If you think of the old philosophical trope concerning trees in a forest and the sound they may or may not make when they fall down and there is no one to hear them, you would not be wrong in your understanding of this magnificent film. It is as much about the landscape as it is about being alone in a potentially hostile place. It also contains all the threads associated with finding yourself, but in its supreme understanding of the land, it loses all the stickiness or soppiness of cliché. If you see this film, try to see it on the big screen. It will blow your mind.

So, Chris and Lluis are friends. Their life paths have digressed from one another. But this 30-day challenge to walk a trail that extends some 600km is a bid for bonding and all those good things and fine values. They’re equipped with all the top of the range conveniences for such a hike. Like any event of this nature, basic male bonding between two youngish guys who know each other well is the least of their issues as they face the complexities of their own bodies and hearts, as the pressures of their separate lives come rudely pushing into the glorious paths they must take, and as the vagaries of weather intervene.

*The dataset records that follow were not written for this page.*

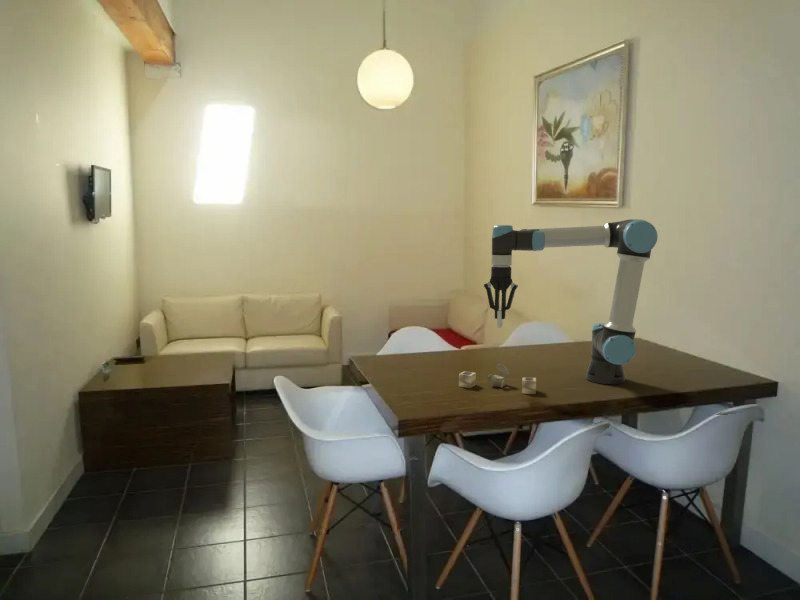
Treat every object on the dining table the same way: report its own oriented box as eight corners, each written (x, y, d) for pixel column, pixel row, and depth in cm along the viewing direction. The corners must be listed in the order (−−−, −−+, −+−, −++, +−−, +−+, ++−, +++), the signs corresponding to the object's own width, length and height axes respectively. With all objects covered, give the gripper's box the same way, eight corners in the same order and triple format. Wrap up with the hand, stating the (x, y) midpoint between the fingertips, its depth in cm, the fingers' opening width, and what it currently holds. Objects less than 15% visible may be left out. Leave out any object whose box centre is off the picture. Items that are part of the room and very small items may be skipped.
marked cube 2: (535, 390, 237) (535, 377, 236) (535, 394, 232) (536, 380, 232) (522, 389, 238) (522, 376, 237) (522, 393, 233) (522, 380, 232)
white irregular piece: (491, 386, 237) (489, 361, 241) (486, 390, 243) (484, 366, 247) (512, 386, 238) (510, 362, 242) (507, 391, 244) (505, 366, 248)
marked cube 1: (475, 385, 245) (475, 372, 244) (470, 388, 240) (470, 375, 240) (463, 383, 247) (464, 370, 246) (458, 386, 243) (458, 373, 242)
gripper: (520, 265, 237) (518, 326, 240) (486, 264, 241) (485, 324, 245) (516, 267, 230) (514, 330, 233) (482, 266, 234) (480, 327, 238)
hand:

There are moments of extreme rage in this film. But they are contained within an understanding of a friendship that allows each to push the other away with all his strength, physically or verbally. They both know that they have each other’s backs and have permission to be honest and sometimes brutal in their emotions. After all, no true relationship can ever be sunshine and roses all the way.  

At times, each digresses alone. And it is these alone moments that give you to understand the enormity of the world in relation to its creatures. The film is Beckettian and biblical in its representation of being in the world. It is like Lord of the Rings in the vast ambit of journeying that it is about, and it focuses on beauty that is so big and terrifying that we as mere mortals really haven’t the wherewithal to grasp very much of it at all, hungry though we may be, to conquer.

This is one of the films on this year’s festival that has the capacity to shift your footing in this world and make you think a little differently. Allow it to enfold you in all its interstices of wisdom and balance, vulnerability and the potency of not knowing what will happen next. It is a tonic and so well made, you will feel pain in your feet as you leave the auditorium: It will feel like they’ve walked the 600km themselves.

  •  The North is written and directed by Bart Schrijver and features a cast headed by Olly Bassi, Gráinne Blumenthal, Theo Fraser, Bart Harder, Luisa Hendry, David Honeyman, McQuiston John, Chris Lawlor, Pep Planas, Carles Pulido, Jacob Smyth, Matthijs van de Sande Bakhuyzen, Sharon Verdegem and Steve Walker. It is produced by Tom Holscher, Arnold Louis and Bart Schrijver and features creative input by Michiel Nieuwenhuijs (composer) Twan Peeters (cinematography) and Gijs Walstra (editor), Lara Hirzel (production design) and Juliette Girard (costumes). In English and Dutch with English subtitles, it is part of the 12th European Film Festival in South Africa, screening at The Bioscope independent cinema in Milpark, Johannesburg, The Labia in Cape Town and Hyde Park NuMetro in Johannesburg, as well as online via the festival’s website, until 19 October 2025.